2022-Mar-30 11:25 UTC

head link

[Bridge] [PATCH net-next v2] veth: Support bonding events

On 30/03/2022 14:14, Alexandra Winter wrote:> 
> 
> On 30.03.22 12:23, Nikolay Aleksandrov wrote:
>> On 30/03/2022 03:54, Jakub Kicinski wrote:
>>> Dropping the BPF people from CC and adding Hangbin, bridge and
>>> bond/team. Please exercise some judgment when sending patches.
> Thank you. 
> I did  'scripts/get_maintainer.pl drivers/net/veth.c'
> but was a bit surprised about the outcome.
> 
>>>
>>> On Tue, 29 Mar 2022 13:40:52 +0200 Alexandra Winter wrote:
>>>> Bonding drivers generate specific events during failover that
trigger
>>>> switch updates.  When a veth device is attached to a bridge
with a
>>>> bond interface, we want external switches to learn about the
veth
>>>> devices as well.
>>>>
>>>> Example:
>>>>
>>>> 	| veth_a2   |  veth_b2  |  veth_c2 |
>>>> 	------o-----------o----------o------
>>>> 	       \	  |	    /
>>>> 		o	  o	   o
>>>> 	      veth_a1  veth_b1  veth_c1
>>>> 	      -------------------------
>>>> 	      |        bridge         |
>>>> 	      -------------------------
>>>> 			bond0
>>>> 			/  \
>>>> 		     eth0  eth1
>>>>
>>>> In case of failover from eth0 to eth1, the netdev_notifier
needs to be
>>>> propagated, so e.g. veth_a2 can re-announce its MAC address to
the
>>>> external hardware attached to eth1.

» Your instructions:
Transcribe the veth bonding thread word for word, starting at "On 30/03/2022 14:14, Alexandra" and ending at "about the outcome.".

[Items listed in a dataset]
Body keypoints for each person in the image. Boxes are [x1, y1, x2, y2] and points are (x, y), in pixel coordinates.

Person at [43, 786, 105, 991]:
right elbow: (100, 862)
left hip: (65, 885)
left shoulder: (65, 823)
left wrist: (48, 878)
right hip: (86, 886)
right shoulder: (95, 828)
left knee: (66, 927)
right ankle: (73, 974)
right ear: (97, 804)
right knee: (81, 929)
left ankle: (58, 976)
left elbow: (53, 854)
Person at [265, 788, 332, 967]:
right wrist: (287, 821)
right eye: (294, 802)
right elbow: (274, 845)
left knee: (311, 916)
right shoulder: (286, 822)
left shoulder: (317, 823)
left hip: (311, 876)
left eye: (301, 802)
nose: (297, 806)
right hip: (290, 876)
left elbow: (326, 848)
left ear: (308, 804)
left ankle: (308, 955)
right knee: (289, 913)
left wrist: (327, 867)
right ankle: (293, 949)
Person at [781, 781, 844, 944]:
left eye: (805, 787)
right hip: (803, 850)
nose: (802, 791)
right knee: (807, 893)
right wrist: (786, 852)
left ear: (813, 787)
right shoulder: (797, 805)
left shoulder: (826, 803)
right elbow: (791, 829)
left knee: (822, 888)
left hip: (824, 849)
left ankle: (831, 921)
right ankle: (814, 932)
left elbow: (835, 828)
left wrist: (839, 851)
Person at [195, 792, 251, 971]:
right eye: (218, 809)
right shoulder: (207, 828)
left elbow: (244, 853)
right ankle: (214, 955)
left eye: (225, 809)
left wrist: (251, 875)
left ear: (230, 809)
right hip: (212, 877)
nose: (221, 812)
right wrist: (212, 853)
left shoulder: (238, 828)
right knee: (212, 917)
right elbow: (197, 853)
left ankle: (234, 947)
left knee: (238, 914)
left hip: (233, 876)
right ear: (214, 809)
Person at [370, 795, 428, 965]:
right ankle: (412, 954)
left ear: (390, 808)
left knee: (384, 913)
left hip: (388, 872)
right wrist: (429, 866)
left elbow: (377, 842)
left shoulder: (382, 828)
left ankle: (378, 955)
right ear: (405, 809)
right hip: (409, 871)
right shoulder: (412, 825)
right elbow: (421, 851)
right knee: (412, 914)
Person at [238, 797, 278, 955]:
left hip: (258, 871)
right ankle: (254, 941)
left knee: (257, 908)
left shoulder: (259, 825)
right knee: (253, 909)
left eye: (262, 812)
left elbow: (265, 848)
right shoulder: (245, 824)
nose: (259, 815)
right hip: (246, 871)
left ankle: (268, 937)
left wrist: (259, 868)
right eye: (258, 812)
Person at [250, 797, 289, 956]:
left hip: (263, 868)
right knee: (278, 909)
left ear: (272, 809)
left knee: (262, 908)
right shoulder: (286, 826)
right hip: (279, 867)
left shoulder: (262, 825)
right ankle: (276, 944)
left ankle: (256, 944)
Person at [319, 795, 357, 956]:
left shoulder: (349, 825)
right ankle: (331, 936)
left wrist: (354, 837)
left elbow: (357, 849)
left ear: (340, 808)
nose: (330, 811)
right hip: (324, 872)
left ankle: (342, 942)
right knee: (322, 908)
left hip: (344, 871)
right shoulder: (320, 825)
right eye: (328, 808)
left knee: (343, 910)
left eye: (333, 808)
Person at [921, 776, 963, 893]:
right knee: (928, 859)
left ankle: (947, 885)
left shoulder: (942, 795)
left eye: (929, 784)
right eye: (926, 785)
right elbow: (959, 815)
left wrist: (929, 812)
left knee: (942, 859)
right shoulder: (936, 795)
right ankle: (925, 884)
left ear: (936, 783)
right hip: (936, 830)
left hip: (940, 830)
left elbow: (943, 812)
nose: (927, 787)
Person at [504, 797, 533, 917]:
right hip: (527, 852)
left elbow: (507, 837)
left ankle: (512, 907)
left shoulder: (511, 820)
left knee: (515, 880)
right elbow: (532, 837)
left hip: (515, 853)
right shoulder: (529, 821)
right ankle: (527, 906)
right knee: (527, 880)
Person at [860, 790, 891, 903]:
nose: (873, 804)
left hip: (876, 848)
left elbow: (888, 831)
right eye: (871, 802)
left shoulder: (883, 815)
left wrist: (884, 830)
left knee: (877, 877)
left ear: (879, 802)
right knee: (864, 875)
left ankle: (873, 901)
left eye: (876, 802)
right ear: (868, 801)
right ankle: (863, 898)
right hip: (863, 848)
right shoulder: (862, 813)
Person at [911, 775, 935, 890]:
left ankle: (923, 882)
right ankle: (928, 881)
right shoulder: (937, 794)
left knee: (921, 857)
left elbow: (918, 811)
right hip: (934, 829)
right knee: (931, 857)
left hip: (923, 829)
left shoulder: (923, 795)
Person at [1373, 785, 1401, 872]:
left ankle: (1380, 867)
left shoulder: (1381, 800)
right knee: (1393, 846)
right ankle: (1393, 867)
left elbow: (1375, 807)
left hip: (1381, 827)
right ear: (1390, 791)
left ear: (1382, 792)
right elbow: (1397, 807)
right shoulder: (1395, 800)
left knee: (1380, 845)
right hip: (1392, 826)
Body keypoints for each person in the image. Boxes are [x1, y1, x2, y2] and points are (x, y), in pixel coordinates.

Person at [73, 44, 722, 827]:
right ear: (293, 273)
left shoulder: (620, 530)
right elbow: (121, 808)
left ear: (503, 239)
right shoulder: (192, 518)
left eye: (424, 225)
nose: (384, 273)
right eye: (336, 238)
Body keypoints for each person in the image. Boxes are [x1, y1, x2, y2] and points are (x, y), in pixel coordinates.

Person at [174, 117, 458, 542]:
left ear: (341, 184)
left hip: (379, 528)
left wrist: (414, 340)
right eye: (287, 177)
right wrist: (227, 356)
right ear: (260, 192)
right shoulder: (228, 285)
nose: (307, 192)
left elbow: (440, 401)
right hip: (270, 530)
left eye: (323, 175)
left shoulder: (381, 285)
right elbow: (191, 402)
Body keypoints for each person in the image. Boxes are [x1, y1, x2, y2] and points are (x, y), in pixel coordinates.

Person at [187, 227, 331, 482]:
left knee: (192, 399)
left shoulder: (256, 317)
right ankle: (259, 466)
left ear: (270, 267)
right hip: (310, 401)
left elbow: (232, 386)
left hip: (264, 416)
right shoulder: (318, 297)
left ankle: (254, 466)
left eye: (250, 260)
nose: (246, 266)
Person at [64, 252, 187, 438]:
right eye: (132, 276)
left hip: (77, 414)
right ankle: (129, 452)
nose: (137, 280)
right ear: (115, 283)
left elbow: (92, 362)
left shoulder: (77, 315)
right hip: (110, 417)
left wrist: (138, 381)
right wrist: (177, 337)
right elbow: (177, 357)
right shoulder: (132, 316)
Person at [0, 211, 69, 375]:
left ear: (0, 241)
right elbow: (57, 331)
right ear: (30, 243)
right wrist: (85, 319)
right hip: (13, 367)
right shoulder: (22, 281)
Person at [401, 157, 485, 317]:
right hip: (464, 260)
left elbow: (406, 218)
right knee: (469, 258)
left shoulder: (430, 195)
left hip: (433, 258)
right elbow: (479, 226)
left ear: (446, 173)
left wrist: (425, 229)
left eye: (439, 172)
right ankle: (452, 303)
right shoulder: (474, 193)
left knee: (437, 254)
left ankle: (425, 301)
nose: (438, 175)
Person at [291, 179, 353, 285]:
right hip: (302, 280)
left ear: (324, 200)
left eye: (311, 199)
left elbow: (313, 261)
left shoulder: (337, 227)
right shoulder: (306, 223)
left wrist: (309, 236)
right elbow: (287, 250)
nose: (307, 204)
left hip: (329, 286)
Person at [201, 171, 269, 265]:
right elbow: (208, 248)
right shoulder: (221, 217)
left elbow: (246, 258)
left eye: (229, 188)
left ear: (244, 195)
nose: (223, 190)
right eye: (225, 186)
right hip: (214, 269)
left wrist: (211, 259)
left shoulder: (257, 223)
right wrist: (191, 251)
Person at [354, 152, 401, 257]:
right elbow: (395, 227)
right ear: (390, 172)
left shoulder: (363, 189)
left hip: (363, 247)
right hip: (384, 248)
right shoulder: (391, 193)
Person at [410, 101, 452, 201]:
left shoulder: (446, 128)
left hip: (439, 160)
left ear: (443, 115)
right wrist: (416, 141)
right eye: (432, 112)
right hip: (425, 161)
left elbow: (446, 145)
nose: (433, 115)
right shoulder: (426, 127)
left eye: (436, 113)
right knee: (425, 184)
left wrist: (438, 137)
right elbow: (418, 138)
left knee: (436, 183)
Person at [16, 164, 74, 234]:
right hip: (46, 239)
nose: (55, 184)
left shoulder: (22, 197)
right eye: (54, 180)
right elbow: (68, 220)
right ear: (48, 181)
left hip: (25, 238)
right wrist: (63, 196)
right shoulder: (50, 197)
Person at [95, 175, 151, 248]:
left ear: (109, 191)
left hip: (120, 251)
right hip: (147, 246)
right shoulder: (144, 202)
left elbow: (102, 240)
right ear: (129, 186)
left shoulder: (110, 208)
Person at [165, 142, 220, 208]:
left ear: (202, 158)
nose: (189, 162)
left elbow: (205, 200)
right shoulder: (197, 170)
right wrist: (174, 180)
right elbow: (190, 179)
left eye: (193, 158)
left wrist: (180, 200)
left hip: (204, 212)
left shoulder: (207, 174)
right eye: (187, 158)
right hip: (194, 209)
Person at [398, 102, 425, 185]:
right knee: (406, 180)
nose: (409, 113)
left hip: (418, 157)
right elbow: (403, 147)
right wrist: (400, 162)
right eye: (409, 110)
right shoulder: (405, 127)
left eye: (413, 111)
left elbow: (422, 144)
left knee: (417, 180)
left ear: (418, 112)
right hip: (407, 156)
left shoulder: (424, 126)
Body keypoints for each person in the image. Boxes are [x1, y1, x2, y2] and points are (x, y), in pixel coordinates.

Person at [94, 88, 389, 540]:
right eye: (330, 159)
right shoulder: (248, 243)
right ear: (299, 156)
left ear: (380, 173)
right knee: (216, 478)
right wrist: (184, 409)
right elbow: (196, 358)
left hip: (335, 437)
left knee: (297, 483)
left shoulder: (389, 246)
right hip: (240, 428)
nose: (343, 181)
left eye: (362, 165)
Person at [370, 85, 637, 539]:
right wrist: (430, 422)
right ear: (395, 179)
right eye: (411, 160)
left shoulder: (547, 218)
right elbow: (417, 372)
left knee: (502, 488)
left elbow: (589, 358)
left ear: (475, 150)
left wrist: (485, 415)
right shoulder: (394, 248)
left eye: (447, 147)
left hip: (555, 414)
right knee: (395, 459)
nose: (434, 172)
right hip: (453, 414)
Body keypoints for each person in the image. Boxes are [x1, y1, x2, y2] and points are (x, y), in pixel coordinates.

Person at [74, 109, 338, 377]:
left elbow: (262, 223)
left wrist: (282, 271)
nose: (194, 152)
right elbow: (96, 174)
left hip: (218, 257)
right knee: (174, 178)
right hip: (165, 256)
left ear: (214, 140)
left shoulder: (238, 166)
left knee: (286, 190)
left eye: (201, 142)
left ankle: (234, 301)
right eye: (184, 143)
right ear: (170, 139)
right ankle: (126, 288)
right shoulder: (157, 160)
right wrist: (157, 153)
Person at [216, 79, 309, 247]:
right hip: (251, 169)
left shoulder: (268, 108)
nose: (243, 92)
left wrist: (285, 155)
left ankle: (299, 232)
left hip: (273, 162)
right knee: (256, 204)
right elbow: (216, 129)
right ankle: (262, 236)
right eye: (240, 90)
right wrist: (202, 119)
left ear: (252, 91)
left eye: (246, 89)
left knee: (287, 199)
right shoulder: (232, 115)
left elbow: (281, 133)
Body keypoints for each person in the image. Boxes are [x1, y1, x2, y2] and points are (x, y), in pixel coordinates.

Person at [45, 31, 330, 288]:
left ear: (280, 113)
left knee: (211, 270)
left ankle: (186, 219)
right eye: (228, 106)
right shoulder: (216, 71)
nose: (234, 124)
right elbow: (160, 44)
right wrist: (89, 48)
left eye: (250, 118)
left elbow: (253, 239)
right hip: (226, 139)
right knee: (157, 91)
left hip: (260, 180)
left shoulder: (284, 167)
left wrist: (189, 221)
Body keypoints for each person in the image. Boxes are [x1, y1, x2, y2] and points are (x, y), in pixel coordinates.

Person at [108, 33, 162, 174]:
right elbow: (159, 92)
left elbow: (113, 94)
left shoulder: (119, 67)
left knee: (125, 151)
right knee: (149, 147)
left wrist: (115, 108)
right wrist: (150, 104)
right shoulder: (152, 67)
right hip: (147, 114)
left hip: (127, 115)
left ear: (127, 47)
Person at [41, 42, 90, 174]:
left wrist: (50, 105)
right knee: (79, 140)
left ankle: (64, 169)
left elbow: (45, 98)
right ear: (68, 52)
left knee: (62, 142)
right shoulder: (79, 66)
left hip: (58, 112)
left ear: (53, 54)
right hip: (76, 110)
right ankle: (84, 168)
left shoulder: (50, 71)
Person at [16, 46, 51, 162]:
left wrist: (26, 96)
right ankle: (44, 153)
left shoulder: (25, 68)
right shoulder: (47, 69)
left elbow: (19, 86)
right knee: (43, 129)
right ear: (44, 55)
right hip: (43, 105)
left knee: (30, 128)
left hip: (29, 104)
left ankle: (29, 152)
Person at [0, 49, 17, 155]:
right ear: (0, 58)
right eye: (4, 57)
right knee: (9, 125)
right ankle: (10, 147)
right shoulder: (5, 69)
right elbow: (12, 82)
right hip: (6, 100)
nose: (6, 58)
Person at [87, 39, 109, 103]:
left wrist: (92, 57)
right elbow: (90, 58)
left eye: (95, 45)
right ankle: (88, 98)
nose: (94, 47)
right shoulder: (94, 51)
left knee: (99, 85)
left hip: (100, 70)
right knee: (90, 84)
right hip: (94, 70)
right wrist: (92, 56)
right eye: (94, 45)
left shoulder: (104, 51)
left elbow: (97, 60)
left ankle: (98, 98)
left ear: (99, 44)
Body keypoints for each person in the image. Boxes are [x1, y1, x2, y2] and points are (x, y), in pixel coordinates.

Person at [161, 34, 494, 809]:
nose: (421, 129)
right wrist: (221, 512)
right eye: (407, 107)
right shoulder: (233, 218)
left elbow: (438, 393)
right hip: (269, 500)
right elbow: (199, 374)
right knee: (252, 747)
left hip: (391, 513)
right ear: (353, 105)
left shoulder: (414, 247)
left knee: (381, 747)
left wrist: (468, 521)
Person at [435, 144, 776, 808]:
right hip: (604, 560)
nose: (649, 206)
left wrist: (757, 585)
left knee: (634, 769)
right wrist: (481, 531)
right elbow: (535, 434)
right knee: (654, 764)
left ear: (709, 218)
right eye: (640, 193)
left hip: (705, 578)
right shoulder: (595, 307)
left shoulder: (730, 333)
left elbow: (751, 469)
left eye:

» Completed exercise:
On 30/03/2022 14:14, Alexandra Winter wrote:> 
> 
> On 30.03.22 12:23, Nikolay Aleksandrov wrote:
>> On 30/03/2022 03:54, Jakub Kicinski wrote:
>>> Dropping the BPF people from CC and adding Hangbin, bridge and
>>> bond/team. Please exercise some judgment when sending patches.
> Thank you. 
> I did  'scripts/get_maintainer.pl drivers/net/veth.c'
> but was a bit surprised about the outcome.